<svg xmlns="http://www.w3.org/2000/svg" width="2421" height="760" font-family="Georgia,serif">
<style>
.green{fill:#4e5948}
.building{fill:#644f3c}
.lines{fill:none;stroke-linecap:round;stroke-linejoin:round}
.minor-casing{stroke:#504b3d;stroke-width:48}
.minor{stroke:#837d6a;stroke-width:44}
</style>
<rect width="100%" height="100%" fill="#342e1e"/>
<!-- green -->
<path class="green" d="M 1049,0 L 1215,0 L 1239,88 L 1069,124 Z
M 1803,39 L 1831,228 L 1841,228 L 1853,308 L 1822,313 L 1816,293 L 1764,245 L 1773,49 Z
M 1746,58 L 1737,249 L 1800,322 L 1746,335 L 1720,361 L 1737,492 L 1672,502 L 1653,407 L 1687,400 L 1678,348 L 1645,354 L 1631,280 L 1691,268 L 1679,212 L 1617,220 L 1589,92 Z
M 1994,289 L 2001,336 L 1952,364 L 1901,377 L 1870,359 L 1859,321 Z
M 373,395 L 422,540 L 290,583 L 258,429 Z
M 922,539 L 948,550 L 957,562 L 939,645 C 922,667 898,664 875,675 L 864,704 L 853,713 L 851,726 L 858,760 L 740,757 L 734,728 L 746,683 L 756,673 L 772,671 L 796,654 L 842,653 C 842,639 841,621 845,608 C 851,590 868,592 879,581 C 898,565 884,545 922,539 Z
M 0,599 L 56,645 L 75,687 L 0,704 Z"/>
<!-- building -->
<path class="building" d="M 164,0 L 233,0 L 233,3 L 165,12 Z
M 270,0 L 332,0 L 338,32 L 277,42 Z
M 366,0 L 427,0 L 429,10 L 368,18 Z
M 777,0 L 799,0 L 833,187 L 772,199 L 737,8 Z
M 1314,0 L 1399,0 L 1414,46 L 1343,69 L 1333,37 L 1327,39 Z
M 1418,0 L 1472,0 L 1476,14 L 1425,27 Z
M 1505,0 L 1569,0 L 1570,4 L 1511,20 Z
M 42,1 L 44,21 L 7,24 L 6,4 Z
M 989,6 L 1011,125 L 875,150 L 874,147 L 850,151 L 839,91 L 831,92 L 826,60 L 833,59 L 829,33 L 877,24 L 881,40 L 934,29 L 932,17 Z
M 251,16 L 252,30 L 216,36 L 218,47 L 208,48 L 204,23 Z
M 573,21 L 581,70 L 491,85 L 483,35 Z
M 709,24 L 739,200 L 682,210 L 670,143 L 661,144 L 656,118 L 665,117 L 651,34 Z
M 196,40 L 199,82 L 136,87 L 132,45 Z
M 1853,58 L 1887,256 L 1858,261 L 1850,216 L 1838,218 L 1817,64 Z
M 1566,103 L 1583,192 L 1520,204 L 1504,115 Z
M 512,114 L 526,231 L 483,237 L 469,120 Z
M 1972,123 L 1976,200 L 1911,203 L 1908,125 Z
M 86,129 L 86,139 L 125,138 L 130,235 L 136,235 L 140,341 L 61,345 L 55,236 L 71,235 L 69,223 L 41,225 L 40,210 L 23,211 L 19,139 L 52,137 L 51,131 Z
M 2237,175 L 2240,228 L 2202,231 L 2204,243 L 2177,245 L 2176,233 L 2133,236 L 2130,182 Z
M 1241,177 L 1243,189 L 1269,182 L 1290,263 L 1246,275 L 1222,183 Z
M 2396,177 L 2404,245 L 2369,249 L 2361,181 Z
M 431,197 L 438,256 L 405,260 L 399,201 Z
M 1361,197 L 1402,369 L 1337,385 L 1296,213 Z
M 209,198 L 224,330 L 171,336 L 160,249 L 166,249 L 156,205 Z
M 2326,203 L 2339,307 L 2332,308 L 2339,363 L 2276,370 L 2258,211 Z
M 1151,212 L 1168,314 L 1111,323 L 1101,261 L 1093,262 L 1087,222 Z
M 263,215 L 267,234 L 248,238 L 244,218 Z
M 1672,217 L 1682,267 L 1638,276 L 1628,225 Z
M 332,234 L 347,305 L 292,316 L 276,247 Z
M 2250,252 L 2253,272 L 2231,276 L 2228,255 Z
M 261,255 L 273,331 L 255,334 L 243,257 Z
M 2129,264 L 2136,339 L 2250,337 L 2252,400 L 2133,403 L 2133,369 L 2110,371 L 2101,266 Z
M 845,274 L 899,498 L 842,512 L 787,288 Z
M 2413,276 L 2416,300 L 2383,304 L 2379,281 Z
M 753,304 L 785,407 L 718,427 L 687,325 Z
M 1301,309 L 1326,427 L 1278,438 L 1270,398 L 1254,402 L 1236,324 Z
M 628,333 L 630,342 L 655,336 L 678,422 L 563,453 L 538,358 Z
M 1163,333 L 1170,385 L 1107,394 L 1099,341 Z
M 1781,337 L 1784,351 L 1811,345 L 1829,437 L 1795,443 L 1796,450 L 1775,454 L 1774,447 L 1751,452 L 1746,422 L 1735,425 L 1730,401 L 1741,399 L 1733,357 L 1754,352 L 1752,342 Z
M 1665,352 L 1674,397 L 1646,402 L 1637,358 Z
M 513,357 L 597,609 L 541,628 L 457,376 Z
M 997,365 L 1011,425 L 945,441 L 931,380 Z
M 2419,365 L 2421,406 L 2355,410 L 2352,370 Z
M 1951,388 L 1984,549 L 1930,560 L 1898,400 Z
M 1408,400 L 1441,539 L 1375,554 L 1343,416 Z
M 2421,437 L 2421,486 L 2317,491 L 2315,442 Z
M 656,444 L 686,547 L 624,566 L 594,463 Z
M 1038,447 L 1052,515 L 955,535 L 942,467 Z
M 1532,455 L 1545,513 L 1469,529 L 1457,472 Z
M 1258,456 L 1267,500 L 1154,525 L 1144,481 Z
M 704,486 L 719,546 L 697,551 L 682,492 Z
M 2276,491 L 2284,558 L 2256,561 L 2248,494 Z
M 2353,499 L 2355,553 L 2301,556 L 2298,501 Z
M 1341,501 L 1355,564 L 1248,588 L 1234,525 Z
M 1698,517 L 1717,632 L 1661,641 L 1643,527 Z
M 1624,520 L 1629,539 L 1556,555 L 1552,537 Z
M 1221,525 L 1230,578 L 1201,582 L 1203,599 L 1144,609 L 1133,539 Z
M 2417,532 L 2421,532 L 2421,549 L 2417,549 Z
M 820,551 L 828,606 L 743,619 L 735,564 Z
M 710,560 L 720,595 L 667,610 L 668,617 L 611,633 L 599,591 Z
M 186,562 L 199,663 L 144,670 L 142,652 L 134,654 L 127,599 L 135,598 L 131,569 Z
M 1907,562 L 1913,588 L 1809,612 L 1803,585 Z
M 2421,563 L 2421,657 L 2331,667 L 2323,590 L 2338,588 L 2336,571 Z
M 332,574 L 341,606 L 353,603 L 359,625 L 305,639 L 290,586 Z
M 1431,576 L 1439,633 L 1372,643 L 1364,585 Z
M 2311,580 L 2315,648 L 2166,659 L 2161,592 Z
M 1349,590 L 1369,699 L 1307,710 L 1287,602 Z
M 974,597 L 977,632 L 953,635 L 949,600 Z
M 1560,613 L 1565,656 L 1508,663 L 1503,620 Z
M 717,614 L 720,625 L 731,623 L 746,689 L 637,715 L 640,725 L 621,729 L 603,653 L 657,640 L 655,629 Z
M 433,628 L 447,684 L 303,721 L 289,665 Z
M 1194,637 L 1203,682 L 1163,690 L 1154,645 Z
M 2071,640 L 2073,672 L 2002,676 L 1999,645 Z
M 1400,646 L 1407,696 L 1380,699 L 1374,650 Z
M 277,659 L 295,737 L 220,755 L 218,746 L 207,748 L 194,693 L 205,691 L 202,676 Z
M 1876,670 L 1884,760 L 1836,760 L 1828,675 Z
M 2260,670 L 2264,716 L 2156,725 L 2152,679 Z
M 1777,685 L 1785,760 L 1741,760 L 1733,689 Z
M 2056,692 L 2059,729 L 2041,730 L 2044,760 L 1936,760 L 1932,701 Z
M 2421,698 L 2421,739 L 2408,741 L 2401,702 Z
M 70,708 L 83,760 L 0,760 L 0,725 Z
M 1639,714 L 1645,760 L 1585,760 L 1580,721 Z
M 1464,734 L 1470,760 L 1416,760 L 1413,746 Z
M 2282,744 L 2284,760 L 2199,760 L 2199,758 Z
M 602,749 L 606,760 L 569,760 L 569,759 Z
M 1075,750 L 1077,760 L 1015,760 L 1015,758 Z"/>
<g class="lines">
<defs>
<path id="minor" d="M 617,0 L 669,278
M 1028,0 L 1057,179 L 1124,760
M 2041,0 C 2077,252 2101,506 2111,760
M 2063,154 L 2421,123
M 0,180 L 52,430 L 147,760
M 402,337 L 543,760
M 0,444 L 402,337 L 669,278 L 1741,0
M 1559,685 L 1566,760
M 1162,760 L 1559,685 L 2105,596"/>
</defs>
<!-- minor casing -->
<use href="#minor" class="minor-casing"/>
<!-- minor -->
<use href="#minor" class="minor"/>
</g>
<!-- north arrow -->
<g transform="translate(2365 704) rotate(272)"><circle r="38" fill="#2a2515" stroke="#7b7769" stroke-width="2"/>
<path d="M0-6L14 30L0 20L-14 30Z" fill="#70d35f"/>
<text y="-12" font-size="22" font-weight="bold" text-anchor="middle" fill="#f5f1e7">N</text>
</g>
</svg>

→ Task prompt: Nothing but the lines from the one holding "M 2056,692 L" through the last line of the data may be output, and each must match exactly.

→ Response to the task:
M 2056,692 L 2059,729 L 2041,730 L 2044,760 L 1936,760 L 1932,701 Z
M 2421,698 L 2421,739 L 2408,741 L 2401,702 Z
M 70,708 L 83,760 L 0,760 L 0,725 Z
M 1639,714 L 1645,760 L 1585,760 L 1580,721 Z
M 1464,734 L 1470,760 L 1416,760 L 1413,746 Z
M 2282,744 L 2284,760 L 2199,760 L 2199,758 Z
M 602,749 L 606,760 L 569,760 L 569,759 Z
M 1075,750 L 1077,760 L 1015,760 L 1015,758 Z"/>
<g class="lines">
<defs>
<path id="minor" d="M 617,0 L 669,278
M 1028,0 L 1057,179 L 1124,760
M 2041,0 C 2077,252 2101,506 2111,760
M 2063,154 L 2421,123
M 0,180 L 52,430 L 147,760
M 402,337 L 543,760
M 0,444 L 402,337 L 669,278 L 1741,0
M 1559,685 L 1566,760
M 1162,760 L 1559,685 L 2105,596"/>
</defs>
<!-- minor casing -->
<use href="#minor" class="minor-casing"/>
<!-- minor -->
<use href="#minor" class="minor"/>
</g>
<!-- north arrow -->
<g transform="translate(2365 704) rotate(272)"><circle r="38" fill="#2a2515" stroke="#7b7769" stroke-width="2"/>
<path d="M0-6L14 30L0 20L-14 30Z" fill="#70d35f"/>
<text y="-12" font-size="22" font-weight="bold" text-anchor="middle" fill="#f5f1e7">N</text>
</g>
</svg>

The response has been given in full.